J’approuve ! Car l’abomination qu’elle décrit (je n’ai cité qu’un petit passage) est très exactement ce que les traîtres qui nous gouvernent prétendent défendre en balançant des armes aux ukronazis. Les « valeurs » de l’Europe, je vous demande un peu… ! Ah ! Elles sont propres, leurs « valeurs » !

Blanche sera initiée aux secrets des gardiens de la tradition ancestrale, l’ordre de la Franc-Bûcheronnerie. Au cours de l’initiation, elle songe, transformée en loup avec cinq autres mystes, qu’elle dépèce un chamois, mais surtout qu’elle rencontre un loqueteux aux mains trouées qui lui explique que c’est aux humains de remettre de l’ordre dans le foutoir satanique consécutif au saucissonnage de Sa parole (« C’est donc dans cette parole vivante, et dans la tradition qu’elle a léguée, qu’il vous faut chercher ces vérités, et non ailleurs, car ailleurs tout est fossile. »). Le Christ donnera un petit coup de pouce : à quelques temps de là, Blanche ressuscitera un bête hamster, ce qui lui vaudra d’être reconnue Sainte et de devenir reine. Petite cause, grands effets : Blanche Ière aura dans sa descendance (elle épousera Jean-Jean le rêveur) une certaine Jeanne II, reine des Vosges.

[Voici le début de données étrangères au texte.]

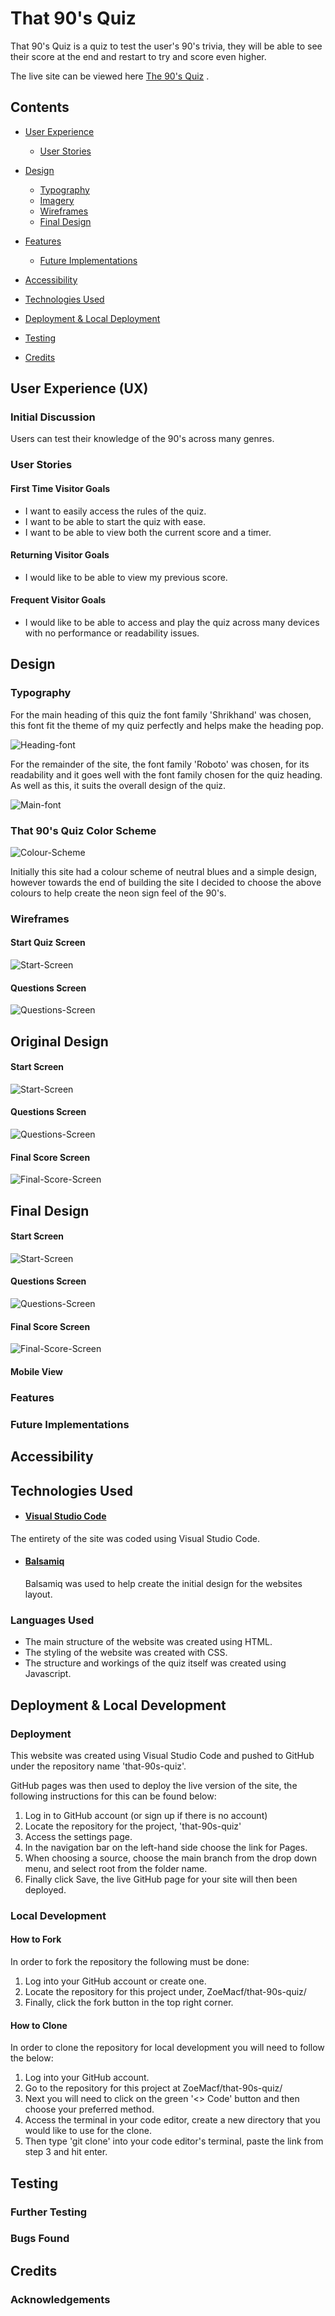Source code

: # That 90's Quiz

That 90's Quiz is a quiz to test the user's 90's trivia, they will be able to see their score at the end and restart to try and score even higher. 

The live site can be viewed here [The 90's Quiz](https://zoemacf.github.io/that-90s-quiz/) .

## Contents

* [User Experience](#user-experience-ux)
  * [User Stories](#user-stories)

* [Design](#design)
  * [Typography](#typography)
  * [Imagery](#imagery)
  * [Wireframes](#wireframes)
  * [Final Design](#design)

* [Features](#features)
  * [Future Implementations](#future-implementations)

* [Accessibility](#accessibility)

* [Technologies Used](#technologies-used)

* [Deployment & Local Deployment](#deployment--local-development)

* [Testing](#testing)

* [Credits](#credits)




## User Experience (UX) 

### Initial Discussion

Users can test their knowledge of the 90's across many genres.


### User Stories

#### First Time Visitor Goals

- I want to easily access the rules of the quiz.
- I want to be able to start the quiz with ease.
- I want to be able to view both the current score and a timer.
#### Returning Visitor Goals

- I would like to be able to view my previous score.

#### Frequent Visitor Goals

- I would like to be able to access and play the quiz across many devices with no performance or readability issues. 


## Design

### Typography

For the main heading of this quiz the font family 'Shrikhand' was chosen, this font fit the theme of my quiz perfectly and helps make the heading pop.

![Heading-font](./README-images/shrikhand-font.PNG)

For the remainder of the site, the font family 'Roboto' was chosen, for its readability and it goes well with the font family chosen for the quiz heading. As well as this, it suits the overall design of the quiz.

![Main-font](./README-images/roboto-font.PNG)

### That 90's Quiz Color Scheme 

![Colour-Scheme](./assets/images/colours.PNG)

Initially this site had a colour scheme of neutral blues and a simple design, however towards the end of building the site I decided to choose the above colours to help create the neon sign feel of the 90's.


### Wireframes

#### Start Quiz Screen

![Start-Screen](./README-images/start-screen.png)

#### Questions Screen

![Questions-Screen](./README-images/questions-screen.png)


## Original Design

#### Start Screen

![Start-Screen](./README-images/original-start-screen.PNG)

#### Questions Screen

![Questions-Screen](./README-images/original-questions-screen.PNG)

#### Final Score Screen

![Final-Score-Screen](./README-images/original-results-screen.PNG)

## Final Design

#### Start Screen

![Start-Screen](./README-images/final-start-screen.PNG)

#### Questions Screen

![Questions-Screen](./README-images/final-questions-screen.PNG)

#### Final Score Screen

![Final-Score-Screen](./README-images/final-results-screen.PNG)

#### Mobile View

### Features


### Future Implementations
 
   
## Accessibility



## Technologies Used

- #### [Visual Studio Code](https://code.visualstudio.com/)
The entirety of the site was coded using Visual Studio Code.

- #### [Balsamiq](https://balsamiq.com/wireframes/?gclid=Cj0KCQiA14WdBhD8ARIsANao07g6CkndNmxQPlHP92mM3VQBwb6lbQIg5FPinhmNFxWsAnM7BpA_PukaAldMEALw_wcB)
  Balsamiq was used to help create the initial design for the websites layout.

### Languages Used

- The main structure of the website was created using HTML.
- The styling of the website was created with CSS.
- The structure and workings of the quiz itself was created using Javascript.

## Deployment & Local Development

### Deployment

This website was created using Visual Studio Code and pushed to GitHub under the repository name 'that-90s-quiz'.

GitHub pages was then used to deploy the live version of the site, the following instructions for this can be found below:

1. Log in to GitHub account (or sign up if there is no account)
2. Locate the repository for the project, 'that-90s-quiz'
3. Access the settings page.
4. In the navigation bar on the left-hand side choose the link for Pages.
5. When choosing a source, choose the main branch from the drop down menu, and select root from the folder name. 
6. Finally click Save, the live GitHub page for your site will then been deployed.

### Local Development
#### How to Fork

In order to fork the repository the following must be done:

1. Log into your GitHub account or create one. 
2. Locate the repository for this project under, ZoeMacf/that-90s-quiz/
3. Finally, click the fork button in the top right corner.

#### How to Clone

In order to clone the repository for local development you will need to follow the below:

1. Log into your GitHub account. 
2. Go to the repository for this project at ZoeMacf/that-90s-quiz/
3. Next you will need to click on the green '<> Code' button and then choose your preferred method.
4. Access the terminal in your code editor, create a new directory that you would like to use for the clone. 
5. Then type 'git clone' into your code editor's terminal, paste the link from step 3 and hit enter. 
## Testing


### Further Testing


### Bugs Found


## Credits



### Acknowledgements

Car la fin du roman se déroule dans le délitement de la France, consécutif à l’insurrection des barbares. L’État est veule, impuissant, le pays se disloque, c’est la « partition », il faut protéger ce que nous ont légué les siècles, et cela commence par la résistance de petits royaumes, non des républiques, revenus aux valeurs millénaires.

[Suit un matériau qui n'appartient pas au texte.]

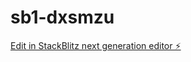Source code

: # sb1-dxsmzu

[Edit in StackBlitz next generation editor ⚡️](https://stackblitz.com/~/github.com/CyberTales2099/sb1-dxsmzu)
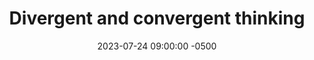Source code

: ---
date: 2023-07-24 09:00:00 -0500
title: "Divergent and convergent thinking"
summary: "How different ways of thinking apply at different stages of the design phase"
guide: hcd-design-operations
primary_image: hcd-design-operations
---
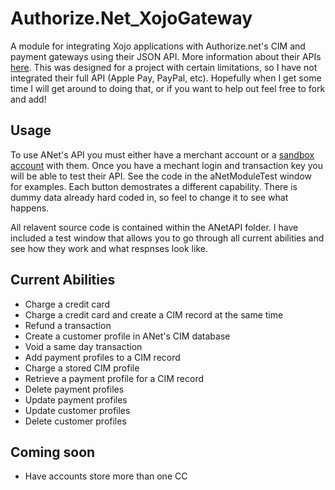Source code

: # Authorize.Net_XojoGateway
A module for  integrating Xojo applications with Authorize.net's CIM and payment gateways using their JSON API. More information about their APIs [here](http://developer.authorize.net/api/reference/). This was designed for a project with certain limitations, so I have not integrated their full API (Apple Pay, PayPal, etc). Hopefully when I get some time I will get around to doing that, or if you want to help out feel free to fork and add!

## Usage
To use ANet's API you must either have a merchant account or a [sandbox account](https://developer.authorize.net/hello_world/sandbox/) with them. Once you have a mechant login and transaction key you will be able to test their API. See the code in the aNetModuleTest window for examples. Each button demostrates a different capability. There is dummy data already hard coded in, so feel to change it to see what happens. 

All relavent source code is contained within the ANetAPI folder. I have included a test window that allows you to go through all current abilities and see how they work and what respnses look like. 

## Current Abilities
* Charge a credit card
* Charge a credit card and create a CIM record at the same time
* Refund a transaction
* Create a customer profile in ANet's CIM database
* Void a same day transaction
* Add payment profiles to a CIM record
* Charge a stored CIM profile
* Retrieve a payment profile for a CIM record
* Delete payment profiles
* Update payment profiles
* Update customer profiles
* Delete customer profiles

## Coming soon
* Have accounts store more than one CC

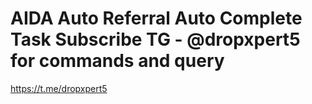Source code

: # AIDA Auto Referral Auto Complete Task Subscribe TG - @dropxpert5 for commands and query
https://t.me/dropxpert5
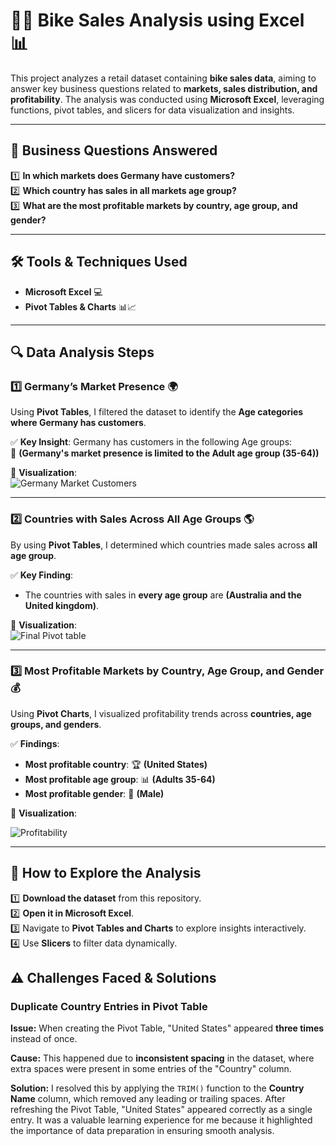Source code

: # 🚴‍♂️ Bike Sales Analysis using Excel 📊  

This project analyzes a retail dataset containing **bike sales data**, aiming to answer key business questions related to **markets, sales distribution, and profitability**. The analysis was conducted using **Microsoft Excel**, leveraging functions, pivot tables, and slicers for data visualization and insights.  

---

## 📝 Business Questions Answered

1️⃣ **In which markets does Germany have customers?**  
2️⃣ **Which country has sales in all markets age group?**  
3️⃣ **What are the most profitable markets by country, age group, and gender?**  

---

## 🛠️ Tools & Techniques Used  

- **Microsoft Excel** 💻    
- **Pivot Tables & Charts** 📊📈 

---

## 🔍 Data Analysis Steps  

### 1️⃣ Germany’s Market Presence 🌍  
Using **Pivot Tables**, I filtered the dataset to identify the **Age categories where Germany has customers**.  

✅ **Key Insight**: Germany has customers in the following Age groups:  
🔹 **(Germany's market presence is limited to the Adult age group (35-64))**  

📸 **Visualization**:  
![Germany Market Customers](link_to_your_image_here)  

---

### 2️⃣ Countries with Sales Across All Age Groups 🌎  
By using **Pivot Tables**, I determined which countries made sales across **all age group**.  

✅ **Key Finding**:  
- The countries with sales in **every age group** are **(Australia and the United kingdom)**.  

📸 **Visualization**:  
![Final Pivot table](https://github.com/user-attachments/assets/269f423b-64b4-499e-b349-8a01d3241cb3)


---

### 3️⃣ Most Profitable Markets by Country, Age Group, and Gender 💰  
Using **Pivot Charts**, I visualized profitability trends across **countries, age groups, and genders**.  

✅ **Findings**:  
- **Most profitable country**: 🏆 **(United States)**  
- **Most profitable age group**: 📊 **(Adults 35-64)**  
- **Most profitable gender**: 🚻 **(Male)**  

📸 **Visualization**:  

![Profitability](https://github.com/user-attachments/assets/091357b7-77ef-442c-800e-fc75a005ce7f)
  

---

## 📅 How to Explore the Analysis  

1️⃣ **Download the dataset** from this repository.  
2️⃣ **Open it in Microsoft Excel**.  
3️⃣ Navigate to **Pivot Tables and Charts** to explore insights interactively.  
4️⃣ Use **Slicers** to filter data dynamically.  

## ⚠️ Challenges Faced & Solutions  

### Duplicate Country Entries in Pivot Table  
**Issue:** When creating the Pivot Table, "United States" appeared **three times** instead of once.  

**Cause:** This happened due to **inconsistent spacing** in the dataset, where extra spaces were present in some entries of the "Country" column.  

**Solution:** I resolved this by applying the `TRIM()` function to the **Country Name** column, which removed any leading or trailing spaces. After refreshing the Pivot Table, "United States" appeared correctly as a single entry. It was a valuable learning experience for me because it highlighted the importance of data preparation in ensuring smooth analysis.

L’on rit souvent, en lisant Le Temps des Loups, mais le message est clair, et le lecteur referme l’ouvrage, songeur. Je ne doute pas que les cuistres de Télérama ou de Libération l’éreinteront, il n’y a rien d’autre à attendre de tels sagouins gavés d’argent public. Mais les sages, eux, sauront en tirer la leçon. Car le sage ne saurait demeurer devant un écran, le cul sur une chaise, en attendant que les alouettes lui tombent toutes rôties dans la main. Il prend les armes, il se fait paladin.